"Ja lubię dres, dres fajny jest..." Tę piosenkę śpiewaliśmy kiedyś na koloniach jako wychowawcy z dzieciakami...takie skojarzenie. Wówczas ortalion i "trzy paski" to był wyznacznik powodzenia, siły i gustu.. Niesamowite,że obecnie modnym "lookiem" jest połączenie spodni dresowych ze szpilkami i elegancką torebką! Jakoś mi to nie pasuje do moich wyobrażeń o elgancji, moim skromnym zdaniem jest to po prostu mieszanie stylów.
Lubie dresy. Zwłaszcza te szare, mięciutkie, bawełniane.

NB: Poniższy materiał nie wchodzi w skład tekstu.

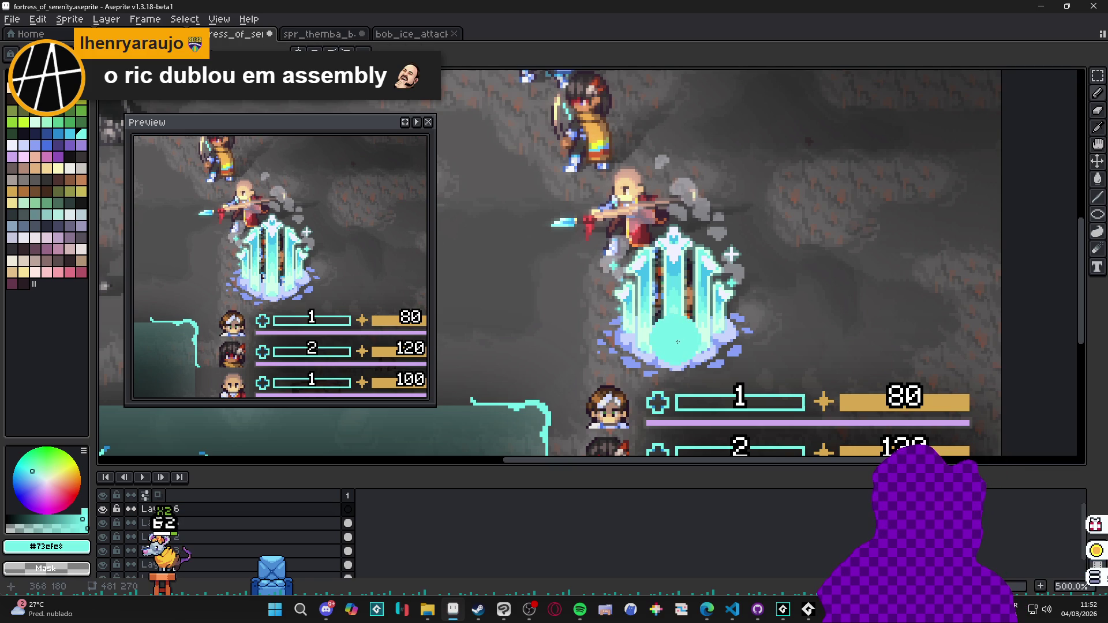
double_click(182, 511)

Są wygodne, niezobowiązujące, pozwalają na swobodę ruchów....ale na siłowni lub w domu na kanapie w leniwe popołudnie czy też podczas porządkowanie czegokolwiek!
Natomiast mam zupełnie inne odczucia wobec "dresowych", bawełnianych sukienek. Urzekły mnie ostatnio i marzy mi się, by przynajmniej jedna znalazła się w mojej szafie - btw. ostatnio wielce zubożałej!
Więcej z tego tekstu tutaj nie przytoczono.